Records from a collection
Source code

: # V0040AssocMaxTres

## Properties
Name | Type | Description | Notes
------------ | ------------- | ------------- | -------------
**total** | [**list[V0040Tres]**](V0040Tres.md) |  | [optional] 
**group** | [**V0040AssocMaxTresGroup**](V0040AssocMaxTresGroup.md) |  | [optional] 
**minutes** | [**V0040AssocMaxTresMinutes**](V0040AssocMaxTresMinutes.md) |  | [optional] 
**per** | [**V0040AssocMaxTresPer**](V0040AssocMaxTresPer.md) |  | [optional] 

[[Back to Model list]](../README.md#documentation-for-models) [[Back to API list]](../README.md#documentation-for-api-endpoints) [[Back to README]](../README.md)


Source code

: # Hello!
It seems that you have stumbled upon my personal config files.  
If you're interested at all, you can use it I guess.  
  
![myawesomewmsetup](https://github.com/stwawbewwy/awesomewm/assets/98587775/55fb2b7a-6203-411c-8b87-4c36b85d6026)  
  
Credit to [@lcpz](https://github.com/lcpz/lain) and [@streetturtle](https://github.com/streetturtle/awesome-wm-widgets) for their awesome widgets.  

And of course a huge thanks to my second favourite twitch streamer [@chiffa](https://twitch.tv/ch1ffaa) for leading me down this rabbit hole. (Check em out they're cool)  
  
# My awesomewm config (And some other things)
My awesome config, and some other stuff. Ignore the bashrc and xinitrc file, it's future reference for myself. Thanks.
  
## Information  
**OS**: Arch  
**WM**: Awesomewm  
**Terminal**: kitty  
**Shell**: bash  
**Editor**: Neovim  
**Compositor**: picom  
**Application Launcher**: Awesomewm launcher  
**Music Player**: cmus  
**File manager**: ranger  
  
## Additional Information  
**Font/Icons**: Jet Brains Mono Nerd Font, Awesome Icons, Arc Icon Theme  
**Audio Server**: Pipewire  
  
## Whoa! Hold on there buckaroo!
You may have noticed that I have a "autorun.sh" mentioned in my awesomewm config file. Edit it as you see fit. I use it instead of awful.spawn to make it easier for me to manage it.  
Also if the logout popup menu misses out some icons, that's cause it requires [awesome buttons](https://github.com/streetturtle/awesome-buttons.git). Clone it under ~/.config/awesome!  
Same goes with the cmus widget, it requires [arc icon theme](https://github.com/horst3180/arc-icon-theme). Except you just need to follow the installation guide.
==
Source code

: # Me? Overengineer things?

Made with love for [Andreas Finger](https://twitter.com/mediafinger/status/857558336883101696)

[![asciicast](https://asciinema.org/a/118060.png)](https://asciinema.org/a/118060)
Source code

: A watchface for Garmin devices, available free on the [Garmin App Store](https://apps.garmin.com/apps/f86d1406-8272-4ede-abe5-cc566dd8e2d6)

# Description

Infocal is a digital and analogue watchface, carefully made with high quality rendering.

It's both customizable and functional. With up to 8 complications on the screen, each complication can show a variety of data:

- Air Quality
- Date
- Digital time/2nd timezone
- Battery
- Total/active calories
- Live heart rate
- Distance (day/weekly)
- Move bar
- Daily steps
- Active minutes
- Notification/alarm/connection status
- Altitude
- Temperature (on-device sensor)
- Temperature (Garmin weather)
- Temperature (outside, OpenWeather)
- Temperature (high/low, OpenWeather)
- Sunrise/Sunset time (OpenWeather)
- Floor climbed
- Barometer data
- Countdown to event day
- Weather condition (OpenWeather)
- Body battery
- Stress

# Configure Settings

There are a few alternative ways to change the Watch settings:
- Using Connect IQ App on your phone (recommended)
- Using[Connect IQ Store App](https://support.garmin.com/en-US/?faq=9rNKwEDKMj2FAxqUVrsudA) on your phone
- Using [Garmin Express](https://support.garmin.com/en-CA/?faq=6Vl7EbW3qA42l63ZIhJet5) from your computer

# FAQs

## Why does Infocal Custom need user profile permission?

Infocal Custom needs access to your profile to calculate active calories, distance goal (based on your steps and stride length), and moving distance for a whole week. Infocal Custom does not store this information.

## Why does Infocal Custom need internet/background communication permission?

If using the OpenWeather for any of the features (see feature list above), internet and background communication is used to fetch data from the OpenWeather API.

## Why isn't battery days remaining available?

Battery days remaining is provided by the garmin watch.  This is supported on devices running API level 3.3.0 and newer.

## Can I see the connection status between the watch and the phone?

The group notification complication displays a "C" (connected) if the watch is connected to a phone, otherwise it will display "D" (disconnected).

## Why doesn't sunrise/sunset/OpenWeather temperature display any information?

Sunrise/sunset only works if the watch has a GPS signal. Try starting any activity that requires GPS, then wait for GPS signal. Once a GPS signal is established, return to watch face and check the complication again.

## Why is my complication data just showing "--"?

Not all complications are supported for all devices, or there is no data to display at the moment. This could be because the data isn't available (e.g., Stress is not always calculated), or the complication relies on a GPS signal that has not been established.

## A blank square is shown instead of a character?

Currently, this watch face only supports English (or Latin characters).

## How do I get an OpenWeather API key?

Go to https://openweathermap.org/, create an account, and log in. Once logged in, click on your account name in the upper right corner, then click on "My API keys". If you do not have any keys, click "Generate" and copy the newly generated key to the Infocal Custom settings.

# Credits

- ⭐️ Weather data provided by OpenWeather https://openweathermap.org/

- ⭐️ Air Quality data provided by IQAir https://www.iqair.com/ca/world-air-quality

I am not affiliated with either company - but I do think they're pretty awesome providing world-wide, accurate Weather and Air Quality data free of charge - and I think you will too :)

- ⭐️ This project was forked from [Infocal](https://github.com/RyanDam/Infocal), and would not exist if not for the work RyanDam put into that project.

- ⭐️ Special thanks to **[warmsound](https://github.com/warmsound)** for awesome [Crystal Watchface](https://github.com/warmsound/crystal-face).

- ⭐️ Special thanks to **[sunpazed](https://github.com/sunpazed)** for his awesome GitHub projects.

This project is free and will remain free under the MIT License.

## [Request]
Every line above that holds the string "free" should be copied out.

## [Task answer]
: A watchface for Garmin devices, available free on the [Garmin App Store](https://apps.garmin.com/apps/f86d1406-8272-4ede-abe5-cc566dd8e2d6)
I am not affiliated with either company - but I do think they're pretty awesome providing world-wide, accurate Weather and Air Quality data free of charge - and I think you will too :)
This project is free and will remain free under the MIT License.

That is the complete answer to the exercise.